● **Extracted data**
--- --- ---

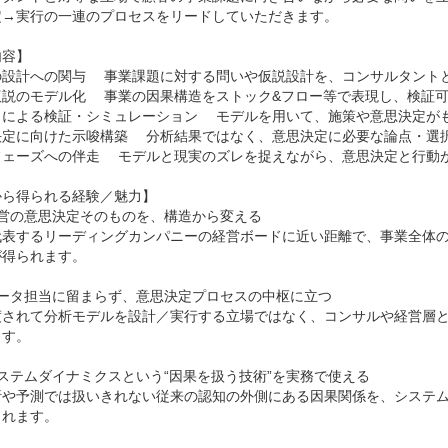
定→実行の一連のプロセスをリードしていただきます。

容】

設計への関与 　事業課題に対する問いや仮説設計を、コンサルタントと
説のモデル化 　事業の因果構造をストック&フロー等で表現し、検証可
タによる検証・シミュレーション 　モデルを用いて、施策や意思決定がも
決定に向けた示唆構築 　分析結果ではなく、意思決定に必要な論点・選択
ェーズへの伴走 　モデルと現実のズレを捉えながら、意思決定と行動が
ら得られる経験／魅力】

営の意思決定そのものを、構造から変える

代表するリーディングカンパニーの経営ボードに近い距離で、事業全体
得られます。

ータ担当に留まらず、意思決定プロセスの中枢に立つ

渡されて分析モデルを設計／実行する立場ではなく、コンサルや経営層
す。

ステムダイナミクスという“因果を扱う技術”を実務で使える

析や予測では扱いきれない従来の認知の外側にある因果関係を、システ
れます。
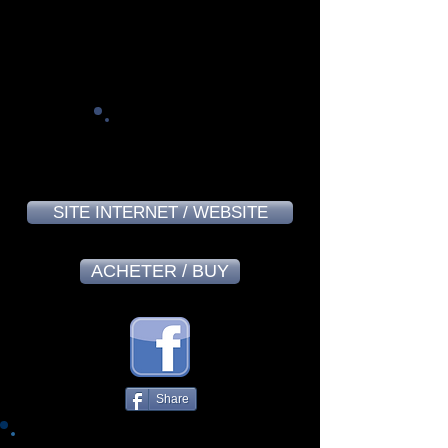
Alain Massard - May 2024
9,1
SITE INTERNET / WEBSITE
ACHETER / BUY
Share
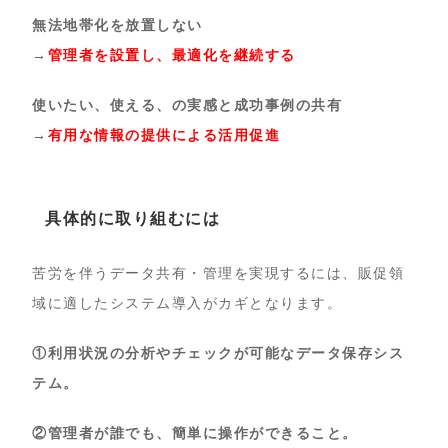
無法地帯化を放置しない
→
管理者を設置し、最適化を継続する
使いたい、使える、の実感と成功事例の共有
→
有用な情報の提供による活用促進
具体的に取り組むには
苦労を伴うデータ共有・管理を実現するには、販促領
域に適したシステム導入がカギとなります。
①利用状況の分析やチェックが可能なデータ保存シス
テム。
②管理者が誰でも、簡単に操作ができること。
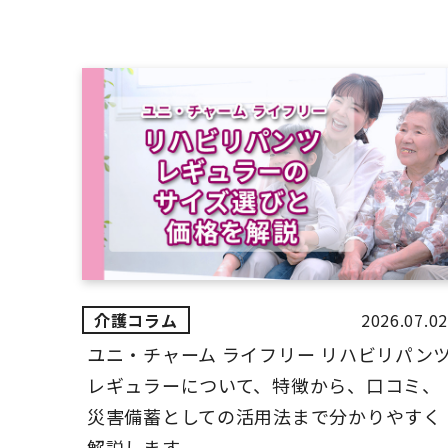
2026.07.02
ユニ・チャーム ライフリー リハビリパン
レギュラーについて、特徴から、口コミ、
災害備蓄としての活用法まで分かりやすく
解説します。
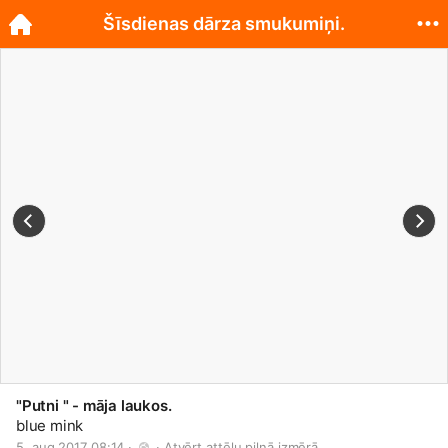
Šīsdienas dārza smukumiņi.
"Putni " - māja laukos.
blue mink
5. aug 2017 08:14 · 
 · 
Atvērt attēlu pilnā izmērā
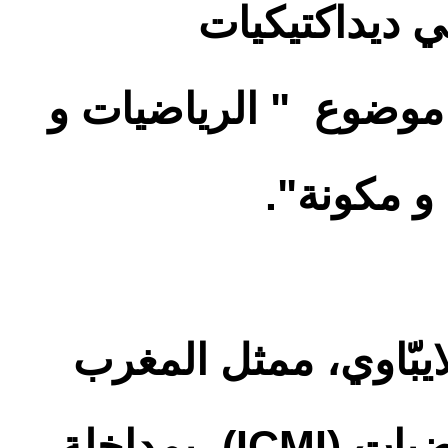
ي ديداكتيكيات
 موضوع " الرياضيات و
 و مكونة".
ايبّاوي، ممثل المغرب
لدى اللجنة الدولية لتعليم الرياضيات (ICMI)، بمداخلة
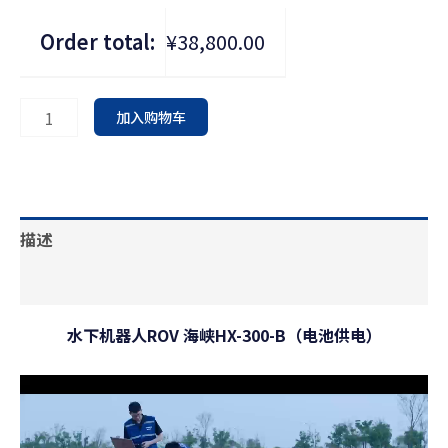
B（电
B（电
池
池
Order total:
¥38,800.00
供
供
电）
电）
数
数
量
量
加入购物车
描述
其他信息
水下机器人ROV 海峡HX-300-B（电池供电）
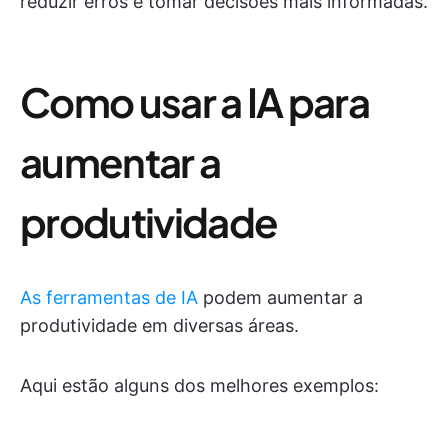
reduzir erros e tomar decisões mais informadas.
Como usar a IA para
aumentar a
produtividade
As ferramentas de IA
podem aumentar a
produtividade em diversas áreas.
Aqui estão alguns dos melhores exemplos:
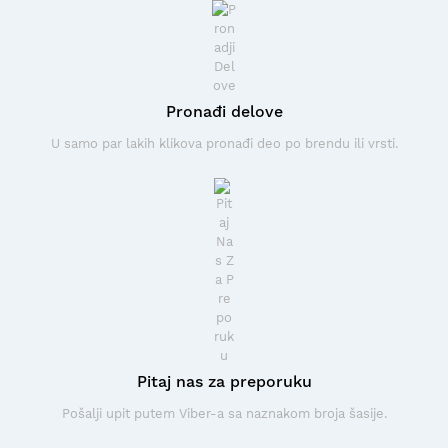
Pronađi delove
U samo par lakih klikova pronađi deo po brendu ili vrsti.
Pitaj nas za preporuku
Pošalji upit putem Viber-a sa naznakom broja šasije.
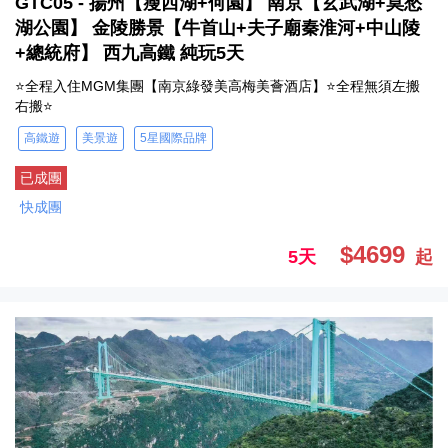
GTC05 - 揚州【瘦西湖+何園】 南京【玄武湖+莫愁
湖公園】 金陵勝景【牛首山+夫子廟秦淮河+中山陵
+總統府】 西九高鐵 純玩5天
⭐全程入住MGM集團【南京綠發美高梅美薈酒店】⭐全程無須左搬
右搬⭐
高鐵遊
美景遊
5星國際品牌
已成團
快成團
$4699
5天
起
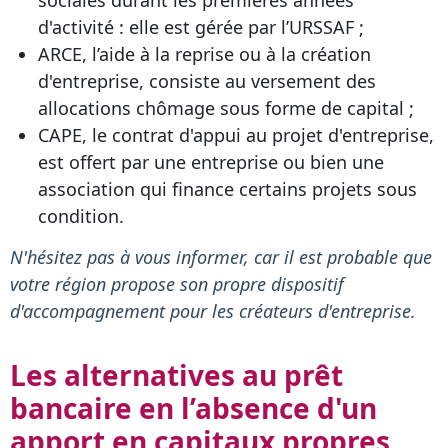
sociales durant les premières années
d'activité : elle est gérée par l’URSSAF ;
ARCE, l’aide à la reprise ou à la création
d'entreprise, consiste au versement des
allocations chômage sous forme de capital ;
CAPE, le contrat d'appui au projet d'entreprise,
est offert par une entreprise ou bien une
association qui finance certains projets sous
condition.
N'hésitez pas à vous informer, car il est probable que
votre région propose son propre dispositif
d'accompagnement pour les créateurs d'entreprise.
Les alternatives au prêt
bancaire en l’absence d'un
apport en capitaux propres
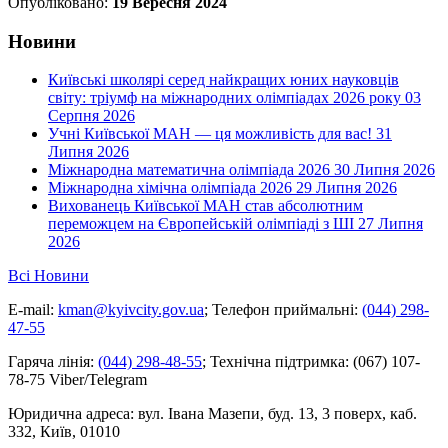
Опубліковано:
19 Вересня 2024
Новини
Київські школярі серед найкращих юних науковців
світу: тріумф на міжнародних олімпіадах 2026 року
03
Серпня 2026
Учні Київської МАН — ця можливість для вас!
31
Липня 2026
Міжнародна математична олімпіада 2026
30 Липня 2026
Міжнародна хімічна олімпіада 2026
29 Липня 2026
Вихованець Київської МАН став абсолютним
переможцем на Європейській олімпіаді з ШІ
27 Липня
2026
Всі Новини
E-mail:
kman@kyivcity.gov.ua
;
Телефон приймальні:
(044) 298-
47-55
Гаряча лінія:
(044) 298-48-55
;
Технічна підтримка:
(067) 107-
78-75 Viber/Telegram
Юридична адреса:
вул. Івана Мазепи, буд. 13, 3 поверх, каб.
332, Київ, 01010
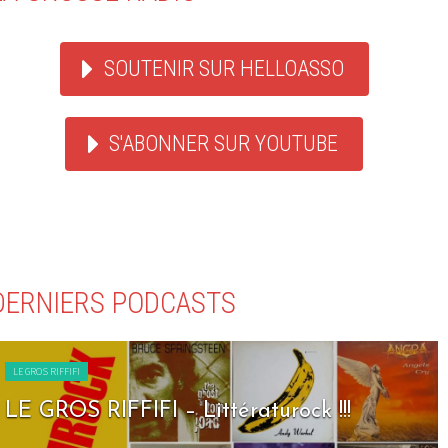
SOUTENIR SUR HELLOASSO
S'ABONNER SUR YOUTUBE
DERNIERS PODCASTS
LE GROS RIFFIFI
LE GROS RIFFIFI – Littératurock !!!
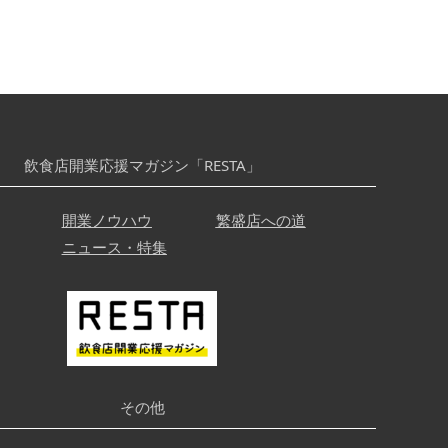
飲食店開業応援マガジン「RESTA」
開業ノウハウ
繁盛店への道
ニュース・特集
その他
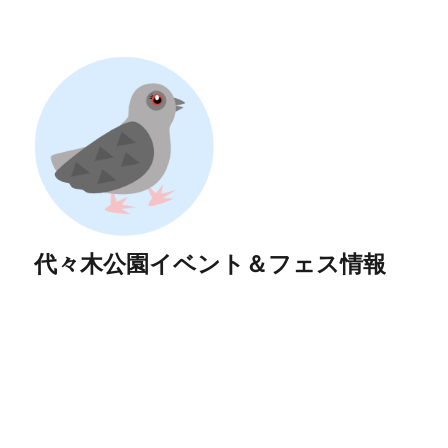
代々木公園イベント＆フェス情報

--- --- ---

● **What you should do**
Say only how many lines in the records carry the word "RIFFIFI".

● **Task response**
2